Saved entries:
####################

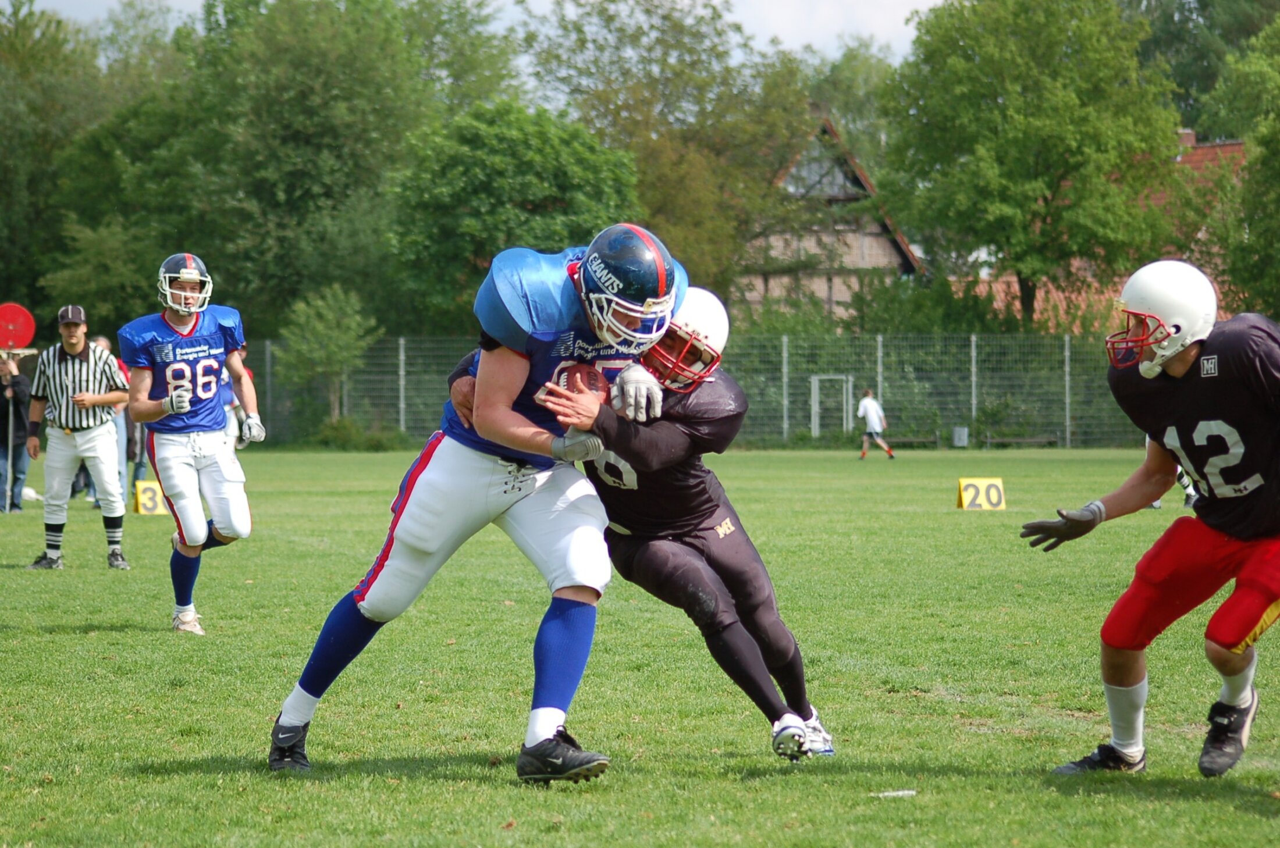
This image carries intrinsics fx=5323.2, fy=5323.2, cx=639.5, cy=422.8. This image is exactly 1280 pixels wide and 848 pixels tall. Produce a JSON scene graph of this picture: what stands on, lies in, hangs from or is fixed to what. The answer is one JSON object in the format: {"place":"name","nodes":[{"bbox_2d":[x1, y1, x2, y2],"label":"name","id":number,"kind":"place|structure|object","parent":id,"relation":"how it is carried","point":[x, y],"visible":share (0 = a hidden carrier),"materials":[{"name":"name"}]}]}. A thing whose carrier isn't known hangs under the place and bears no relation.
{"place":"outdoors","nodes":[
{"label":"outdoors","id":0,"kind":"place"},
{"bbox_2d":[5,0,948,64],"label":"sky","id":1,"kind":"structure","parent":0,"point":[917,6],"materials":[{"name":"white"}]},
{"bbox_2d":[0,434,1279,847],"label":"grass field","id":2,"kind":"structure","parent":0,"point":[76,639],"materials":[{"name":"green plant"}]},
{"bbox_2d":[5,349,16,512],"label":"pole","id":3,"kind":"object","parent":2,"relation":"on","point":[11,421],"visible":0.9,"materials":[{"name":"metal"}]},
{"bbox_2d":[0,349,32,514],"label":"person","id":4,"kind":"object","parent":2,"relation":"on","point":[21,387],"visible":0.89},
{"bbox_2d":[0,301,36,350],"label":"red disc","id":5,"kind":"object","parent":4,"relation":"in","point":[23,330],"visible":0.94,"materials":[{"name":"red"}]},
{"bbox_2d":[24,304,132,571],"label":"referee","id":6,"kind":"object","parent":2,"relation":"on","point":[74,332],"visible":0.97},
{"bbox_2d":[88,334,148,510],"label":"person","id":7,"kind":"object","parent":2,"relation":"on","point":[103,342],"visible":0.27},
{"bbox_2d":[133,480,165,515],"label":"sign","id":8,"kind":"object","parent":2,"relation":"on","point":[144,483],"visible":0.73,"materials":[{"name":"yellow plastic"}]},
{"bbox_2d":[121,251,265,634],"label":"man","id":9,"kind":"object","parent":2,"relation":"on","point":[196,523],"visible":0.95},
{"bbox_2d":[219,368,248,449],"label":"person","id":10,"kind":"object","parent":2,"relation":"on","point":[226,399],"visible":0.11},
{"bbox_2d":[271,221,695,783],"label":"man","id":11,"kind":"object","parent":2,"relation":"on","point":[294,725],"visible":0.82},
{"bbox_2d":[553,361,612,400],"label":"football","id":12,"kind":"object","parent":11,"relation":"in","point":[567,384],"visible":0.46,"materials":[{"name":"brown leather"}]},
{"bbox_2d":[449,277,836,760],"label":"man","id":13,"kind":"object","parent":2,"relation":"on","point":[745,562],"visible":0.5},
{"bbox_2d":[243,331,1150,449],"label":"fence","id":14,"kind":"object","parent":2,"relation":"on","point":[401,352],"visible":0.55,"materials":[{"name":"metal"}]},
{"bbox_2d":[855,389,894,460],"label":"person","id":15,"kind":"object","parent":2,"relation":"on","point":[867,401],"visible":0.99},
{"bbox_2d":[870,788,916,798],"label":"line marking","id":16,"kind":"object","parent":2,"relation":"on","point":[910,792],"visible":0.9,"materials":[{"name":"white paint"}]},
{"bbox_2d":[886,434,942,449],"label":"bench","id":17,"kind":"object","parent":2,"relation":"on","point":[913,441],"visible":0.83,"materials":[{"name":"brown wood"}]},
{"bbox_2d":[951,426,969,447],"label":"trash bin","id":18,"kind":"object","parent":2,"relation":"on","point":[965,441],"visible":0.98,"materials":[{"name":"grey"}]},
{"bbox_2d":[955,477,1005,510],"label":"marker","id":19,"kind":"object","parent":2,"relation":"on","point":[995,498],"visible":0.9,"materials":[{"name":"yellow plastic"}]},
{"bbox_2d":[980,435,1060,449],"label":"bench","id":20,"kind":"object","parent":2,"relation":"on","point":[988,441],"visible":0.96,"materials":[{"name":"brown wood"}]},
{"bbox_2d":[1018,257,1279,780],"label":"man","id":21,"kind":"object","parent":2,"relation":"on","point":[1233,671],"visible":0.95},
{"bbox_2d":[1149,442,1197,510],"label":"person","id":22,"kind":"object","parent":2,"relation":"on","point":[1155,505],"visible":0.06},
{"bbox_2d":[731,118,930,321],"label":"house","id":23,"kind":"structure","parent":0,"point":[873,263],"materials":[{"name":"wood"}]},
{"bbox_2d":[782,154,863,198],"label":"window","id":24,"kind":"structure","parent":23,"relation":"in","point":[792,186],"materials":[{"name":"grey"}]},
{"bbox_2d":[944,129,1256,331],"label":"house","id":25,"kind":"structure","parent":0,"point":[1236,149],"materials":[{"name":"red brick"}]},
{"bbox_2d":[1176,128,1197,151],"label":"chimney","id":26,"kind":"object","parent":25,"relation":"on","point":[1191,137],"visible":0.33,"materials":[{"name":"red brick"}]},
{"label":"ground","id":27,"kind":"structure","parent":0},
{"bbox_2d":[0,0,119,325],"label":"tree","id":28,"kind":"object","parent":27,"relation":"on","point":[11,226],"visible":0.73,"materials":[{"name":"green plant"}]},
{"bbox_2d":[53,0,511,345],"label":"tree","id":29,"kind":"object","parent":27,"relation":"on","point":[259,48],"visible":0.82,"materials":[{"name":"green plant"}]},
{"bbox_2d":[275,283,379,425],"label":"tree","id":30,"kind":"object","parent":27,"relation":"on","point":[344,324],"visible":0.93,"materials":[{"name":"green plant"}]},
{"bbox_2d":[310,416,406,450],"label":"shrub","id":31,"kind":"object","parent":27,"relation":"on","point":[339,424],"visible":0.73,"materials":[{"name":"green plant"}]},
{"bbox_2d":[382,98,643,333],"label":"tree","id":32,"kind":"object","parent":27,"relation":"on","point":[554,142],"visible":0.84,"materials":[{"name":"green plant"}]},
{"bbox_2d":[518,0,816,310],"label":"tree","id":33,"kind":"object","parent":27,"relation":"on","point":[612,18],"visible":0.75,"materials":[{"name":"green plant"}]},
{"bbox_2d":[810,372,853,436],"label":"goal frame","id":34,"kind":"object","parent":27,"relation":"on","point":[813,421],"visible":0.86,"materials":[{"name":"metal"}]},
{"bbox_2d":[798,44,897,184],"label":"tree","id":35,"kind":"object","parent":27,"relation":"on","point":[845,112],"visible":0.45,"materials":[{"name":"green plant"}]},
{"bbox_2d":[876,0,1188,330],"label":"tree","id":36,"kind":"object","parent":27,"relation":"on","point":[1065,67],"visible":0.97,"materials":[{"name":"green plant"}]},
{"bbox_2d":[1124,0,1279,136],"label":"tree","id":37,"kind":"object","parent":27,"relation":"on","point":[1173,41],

####################

Each line above gets copied exactly; leave the pictures out.

This image carries intrinsics fx=5323.2, fy=5323.2, cx=639.5, cy=422.8. This image is exactly 1280 pixels wide and 848 pixels tall. Produce a JSON scene graph of this picture: what stands on, lies in, hangs from or is fixed to what. The answer is one JSON object in the format: {"place":"name","nodes":[{"bbox_2d":[x1, y1, x2, y2],"label":"name","id":number,"kind":"place|structure|object","parent":id,"relation":"how it is carried","point":[x, y],"visible":share (0 = a hidden carrier),"materials":[{"name":"name"}]}]}. A thing whose carrier isn't known hangs under the place and bears no relation.
{"place":"outdoors","nodes":[
{"label":"outdoors","id":0,"kind":"place"},
{"bbox_2d":[5,0,948,64],"label":"sky","id":1,"kind":"structure","parent":0,"point":[917,6],"materials":[{"name":"white"}]},
{"bbox_2d":[0,434,1279,847],"label":"grass field","id":2,"kind":"structure","parent":0,"point":[76,639],"materials":[{"name":"green plant"}]},
{"bbox_2d":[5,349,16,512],"label":"pole","id":3,"kind":"object","parent":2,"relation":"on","point":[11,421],"visible":0.9,"materials":[{"name":"metal"}]},
{"bbox_2d":[0,349,32,514],"label":"person","id":4,"kind":"object","parent":2,"relation":"on","point":[21,387],"visible":0.89},
{"bbox_2d":[0,301,36,350],"label":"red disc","id":5,"kind":"object","parent":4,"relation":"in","point":[23,330],"visible":0.94,"materials":[{"name":"red"}]},
{"bbox_2d":[24,304,132,571],"label":"referee","id":6,"kind":"object","parent":2,"relation":"on","point":[74,332],"visible":0.97},
{"bbox_2d":[88,334,148,510],"label":"person","id":7,"kind":"object","parent":2,"relation":"on","point":[103,342],"visible":0.27},
{"bbox_2d":[133,480,165,515],"label":"sign","id":8,"kind":"object","parent":2,"relation":"on","point":[144,483],"visible":0.73,"materials":[{"name":"yellow plastic"}]},
{"bbox_2d":[121,251,265,634],"label":"man","id":9,"kind":"object","parent":2,"relation":"on","point":[196,523],"visible":0.95},
{"bbox_2d":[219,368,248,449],"label":"person","id":10,"kind":"object","parent":2,"relation":"on","point":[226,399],"visible":0.11},
{"bbox_2d":[271,221,695,783],"label":"man","id":11,"kind":"object","parent":2,"relation":"on","point":[294,725],"visible":0.82},
{"bbox_2d":[553,361,612,400],"label":"football","id":12,"kind":"object","parent":11,"relation":"in","point":[567,384],"visible":0.46,"materials":[{"name":"brown leather"}]},
{"bbox_2d":[449,277,836,760],"label":"man","id":13,"kind":"object","parent":2,"relation":"on","point":[745,562],"visible":0.5},
{"bbox_2d":[243,331,1150,449],"label":"fence","id":14,"kind":"object","parent":2,"relation":"on","point":[401,352],"visible":0.55,"materials":[{"name":"metal"}]},
{"bbox_2d":[855,389,894,460],"label":"person","id":15,"kind":"object","parent":2,"relation":"on","point":[867,401],"visible":0.99},
{"bbox_2d":[870,788,916,798],"label":"line marking","id":16,"kind":"object","parent":2,"relation":"on","point":[910,792],"visible":0.9,"materials":[{"name":"white paint"}]},
{"bbox_2d":[886,434,942,449],"label":"bench","id":17,"kind":"object","parent":2,"relation":"on","point":[913,441],"visible":0.83,"materials":[{"name":"brown wood"}]},
{"bbox_2d":[951,426,969,447],"label":"trash bin","id":18,"kind":"object","parent":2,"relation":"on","point":[965,441],"visible":0.98,"materials":[{"name":"grey"}]},
{"bbox_2d":[955,477,1005,510],"label":"marker","id":19,"kind":"object","parent":2,"relation":"on","point":[995,498],"visible":0.9,"materials":[{"name":"yellow plastic"}]},
{"bbox_2d":[980,435,1060,449],"label":"bench","id":20,"kind":"object","parent":2,"relation":"on","point":[988,441],"visible":0.96,"materials":[{"name":"brown wood"}]},
{"bbox_2d":[1018,257,1279,780],"label":"man","id":21,"kind":"object","parent":2,"relation":"on","point":[1233,671],"visible":0.95},
{"bbox_2d":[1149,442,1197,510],"label":"person","id":22,"kind":"object","parent":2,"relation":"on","point":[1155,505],"visible":0.06},
{"bbox_2d":[731,118,930,321],"label":"house","id":23,"kind":"structure","parent":0,"point":[873,263],"materials":[{"name":"wood"}]},
{"bbox_2d":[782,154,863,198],"label":"window","id":24,"kind":"structure","parent":23,"relation":"in","point":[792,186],"materials":[{"name":"grey"}]},
{"bbox_2d":[944,129,1256,331],"label":"house","id":25,"kind":"structure","parent":0,"point":[1236,149],"materials":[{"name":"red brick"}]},
{"bbox_2d":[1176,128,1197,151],"label":"chimney","id":26,"kind":"object","parent":25,"relation":"on","point":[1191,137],"visible":0.33,"materials":[{"name":"red brick"}]},
{"label":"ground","id":27,"kind":"structure","parent":0},
{"bbox_2d":[0,0,119,325],"label":"tree","id":28,"kind":"object","parent":27,"relation":"on","point":[11,226],"visible":0.73,"materials":[{"name":"green plant"}]},
{"bbox_2d":[53,0,511,345],"label":"tree","id":29,"kind":"object","parent":27,"relation":"on","point":[259,48],"visible":0.82,"materials":[{"name":"green plant"}]},
{"bbox_2d":[275,283,379,425],"label":"tree","id":30,"kind":"object","parent":27,"relation":"on","point":[344,324],"visible":0.93,"materials":[{"name":"green plant"}]},
{"bbox_2d":[310,416,406,450],"label":"shrub","id":31,"kind":"object","parent":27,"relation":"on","point":[339,424],"visible":0.73,"materials":[{"name":"green plant"}]},
{"bbox_2d":[382,98,643,333],"label":"tree","id":32,"kind":"object","parent":27,"relation":"on","point":[554,142],"visible":0.84,"materials":[{"name":"green plant"}]},
{"bbox_2d":[518,0,816,310],"label":"tree","id":33,"kind":"object","parent":27,"relation":"on","point":[612,18],"visible":0.75,"materials":[{"name":"green plant"}]},
{"bbox_2d":[810,372,853,436],"label":"goal frame","id":34,"kind":"object","parent":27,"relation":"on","point":[813,421],"visible":0.86,"materials":[{"name":"metal"}]},
{"bbox_2d":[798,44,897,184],"label":"tree","id":35,"kind":"object","parent":27,"relation":"on","point":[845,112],"visible":0.45,"materials":[{"name":"green plant"}]},
{"bbox_2d":[876,0,1188,330],"label":"tree","id":36,"kind":"object","parent":27,"relation":"on","point":[1065,67],"visible":0.97,"materials":[{"name":"green plant"}]},
{"bbox_2d":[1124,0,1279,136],"label":"tree","id":37,"kind":"object","parent":27,"relation":"on","point":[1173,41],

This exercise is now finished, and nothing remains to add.